"""
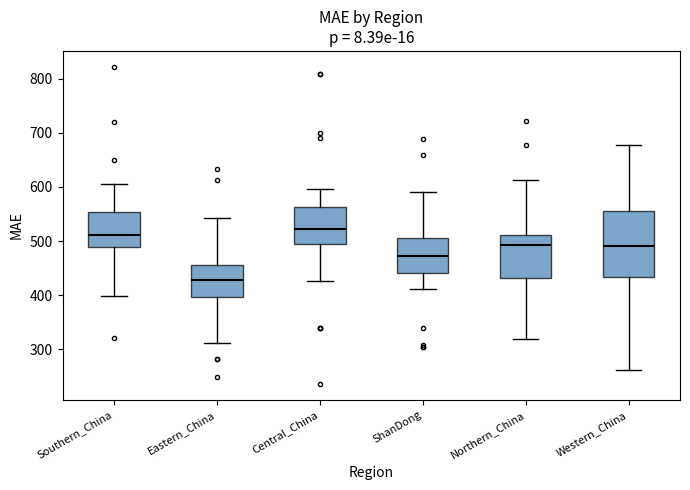

Reading left to right, read every box against the y-axis: the position of its median line, the range the box covers, and the ends of its whiskers. The values are not printed on the chart, so give them approximately, as read against the axis.

Southern_China: median 510, box 490 to 550, whiskers 400 to 610
Eastern_China: median 430, box 400 to 460, whiskers 310 to 540
Central_China: median 520, box 500 to 560, whiskers 430 to 600
ShanDong: median 470, box 440 to 510, whiskers 410 to 590
Northern_China: median 490, box 430 to 510, whiskers 320 to 610
Western_China: median 490, box 430 to 560, whiskers 260 to 680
"""
Convert the listing above into a Markdown table with the columns Row and Line, one numbered row per line. Skip blank lines and leave out the pictures.

◆ Output for this task:
| Row | Line |
|---|---|
| 1 | Reading left to right, read every box against the y-axis: the position of its median line, the range the box covers, and the ends of its whiskers. The values are not printed on the chart, so give them approximately, as read against the axis. |
| 2 | Southern_China: median 510, box 490 to 550, whiskers 400 to 610 |
| 3 | Eastern_China: median 430, box 400 to 460, whiskers 310 to 540 |
| 4 | Central_China: median 520, box 500 to 560, whiskers 430 to 600 |
| 5 | ShanDong: median 470, box 440 to 510, whiskers 410 to 590 |
| 6 | Northern_China: median 490, box 430 to 510, whiskers 320 to 610 |
| 7 | Western_China: median 490, box 430 to 560, whiskers 260 to 680 |